Songs Appearing on Compilations:
- "Maureen" on Flottante Tension D'Eclipse, (LP, SDZ Records, 2010)
- "Your English" on Remove Celebrity Centre, (CD, Junior Aspirin Records, 2006)
- "A Devil in the Woods" (Gun Club) on Salvo of 24 Gunshots - Tribute To Gun Club, (LP/CD, Unrecording Records, 2005)
- "If Every Day Was Like Christmas / Obey" on Get Thee Behind Me Santa (CD, Puppy Dog Records, 2002)
- "Only a dream" on Fruit Machines, (CD, Blang records, 2005)
- "Hitlers and Churchills" on Sonic protest, (CD Sonic Protest, 2006)

===The Male Nurse===
Male Nurse featured Country Teasers regulars Alan Crichton, Eck King, Alastair MacKinven and Lawrence Worthington as well as Keith Farquhar on vocals. The band recorded two Peel Sessions, three singles and appeared on the Guided Missile Records compilation Hits and Missiles. The Male Nurse's output was marked by heavy influence of Mark E. Smith's, The Fall.

Releases:
- G-D-R, (Guided Missile Recordings, seven-inch, 1997)
- My Own Private Patrick Swayze, (Guided Missile Recordings, seven-inch, 1997)
- Magic Circle in the Sky/ what does woman want?, (Guided Missile Recordings, seven-inch, 1997)
- Gilded Lil/ The male Nurse, (stupid cat, seven-inch split, 2000)

Also the Male nurse Cdr self-released (Trade apartment CD)1998 and 2007.

===The Beale===
Active between 2000 and 2007, The Beale consisted of Adrian Shaw (of The Teenbeat), Ben Wallers, Leighton Crook (Country Teasers/Rebel drummer), Paul Kearney (owner of Guided Missile Recordings) Peter Hart and Ben Pestell. They released a six-song mini-album titled "21 Years in Kranj", two singles for Guided Missile, and appeared on four compilations.

===Skills on Ampex===
Skills on Ampex is a joint project between The Invisible Hand, a tapes project by artist (and Teaser) Robert McNeill, and The Rebel/Benedict R. Wallers.

===The Stallion===
The Stallion originated as a musical entity composed of Wallers and Country Teasers guitarist Alastair J. R. MacKinven, which specialized in covers.

===The Company===
The company is a London recording project involving Amir Shoat and Ben Wallers. Between Autumn 2001 and Spring 2002 they recorded a 99-song album which was then distilled into a twelve-track 12" LP in 2007 and released as Side Three of The Moon on Difficult Time in Mental Jail Records

===The Black Poodle===
At the turn of the century Ben Wallers was also the vocalist in The Black Poodle who played regular concerts at The Foundry in Old Street, London.

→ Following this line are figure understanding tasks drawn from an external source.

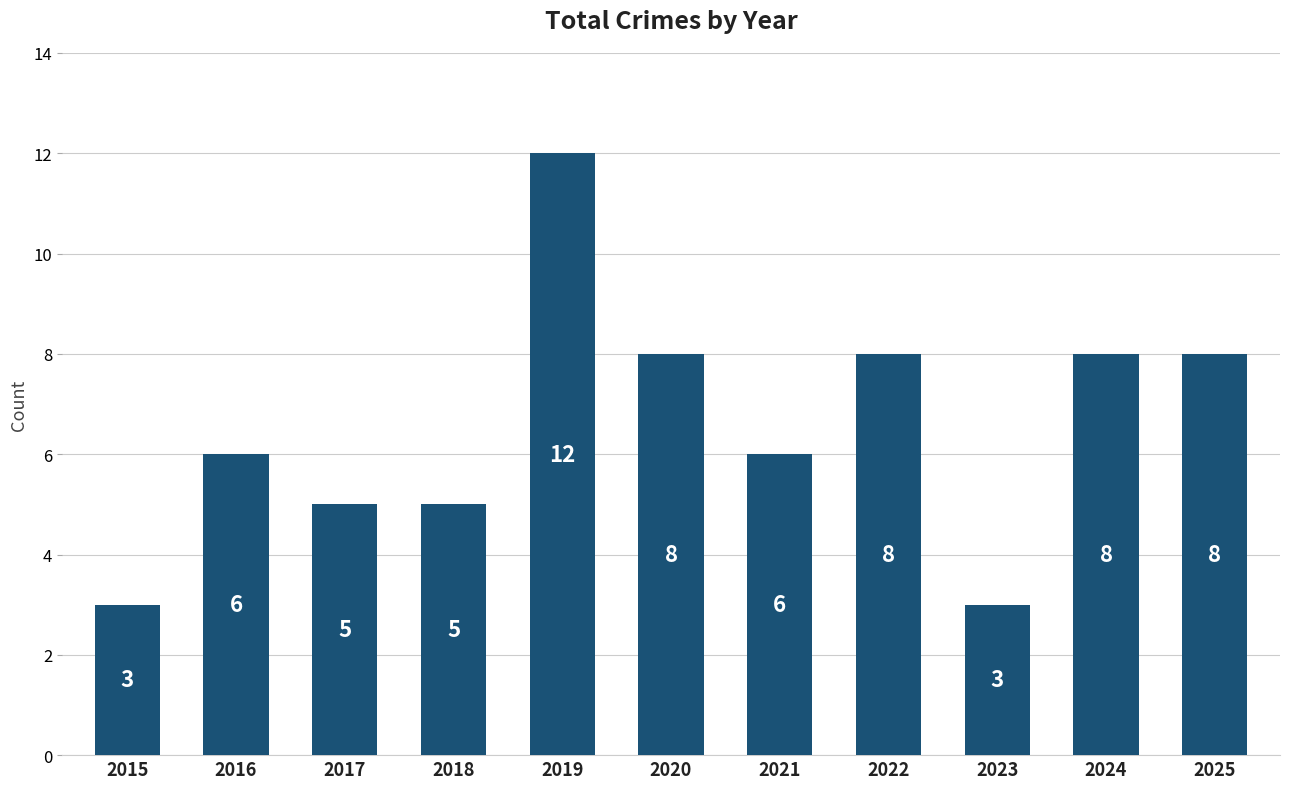

How many values are between 5 and 8?

8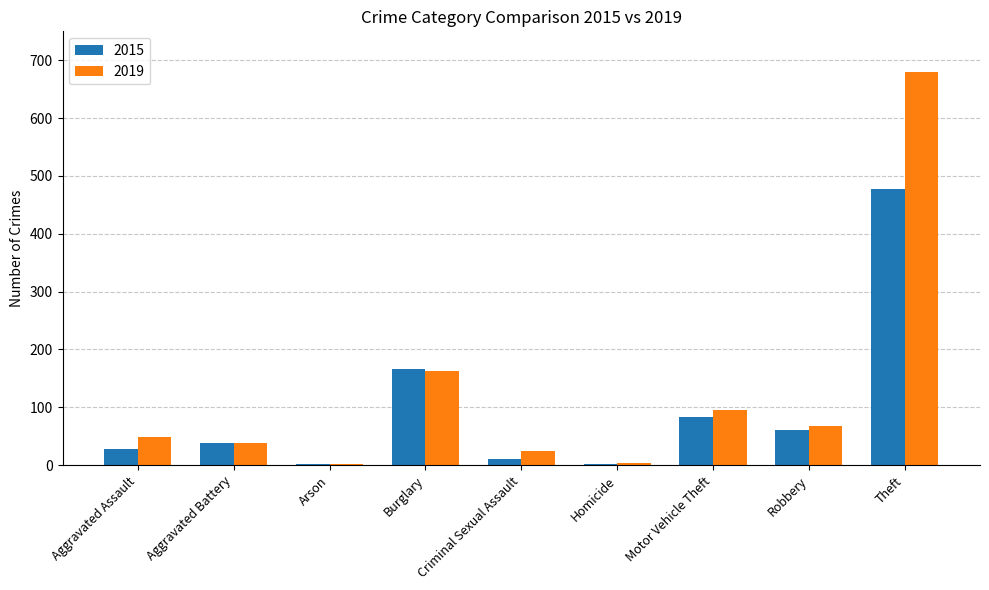

The value of 2015 at Burglary is 167. True or false?

True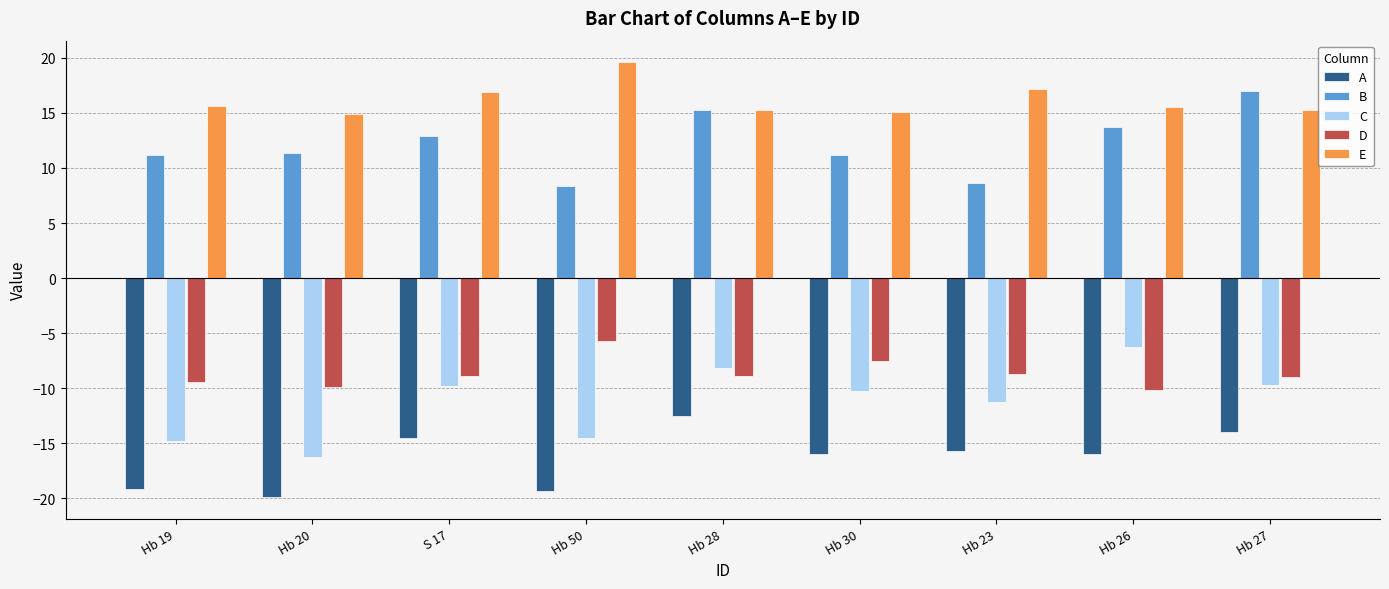

Rank the series by their maximum value, from lowest to highest.

A, C, D, B, E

The band was the brainchild of Joel Cahen and Amir Shoat, who invited Wallers to collaborate at the concerts by improvising on vocals, guitar and saxophone, which material they would manipulate live.

===The Devil===
A three-piece group led by Wallers that has only gigged occasionally during the 2000s. They released an album, The Devil, in 2013.